Regarding the second part of the test, the Tribunal found that Mr. Kerr failed to establish that that his interests would likely suffer irreparable harm unless a stay was granted. The Tribunal found that his submissions regarding the risk of water contamination on his property were speculative. Also, the Tribunal noted that regulatory safeguards are in place to protect water resources from contamination by oil and gas activities, and that CNRL intended to isolate the well bore from surrounding aquifers by setting surface casing to a depth of 400 metres. In addition, the Tribunal found that the concerns raised by Mr.

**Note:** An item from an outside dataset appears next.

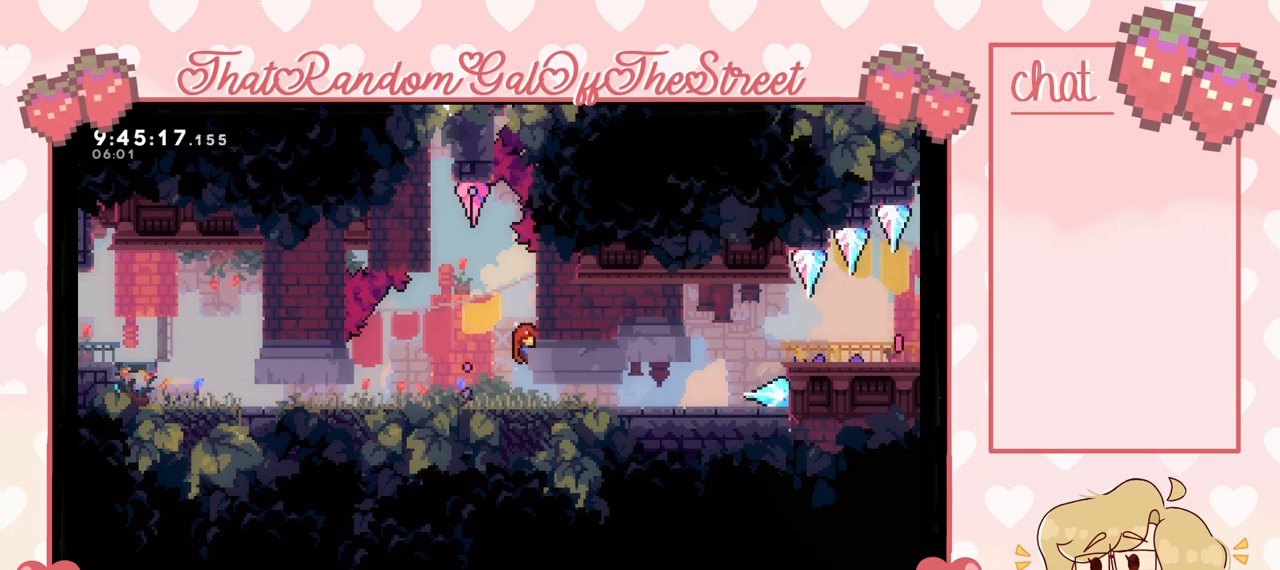
{"buttons": ["L2"], "left_stick": "center", "right_stick": "center", "events": []}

Kerr were not “irreparable” in nature according to the test set out in RJR-MacDonald, because the asserted harm in relation to his interests as a landowner appeared to be compensable, either by agreement with CNRL or under the Surface Rights Board process.
Turning to the third part of the test, the Tribunal found that a stay would prevent CNRL from commencing the permitted activities until after the Tribunal decided the merits of the appeal, and the delay would likely harm CNRL’s financial interests, whereas Mr. Kerr had not established that his interests would suffer irreparable harm if a stay was denied. Weighing the balance of convenience, the Tribunal concluded that CNRL would suffer greater harm if a stay was granted, than Mr. Kerr would suffer if a stay was denied.
Accordingly, the application for a stay was denied.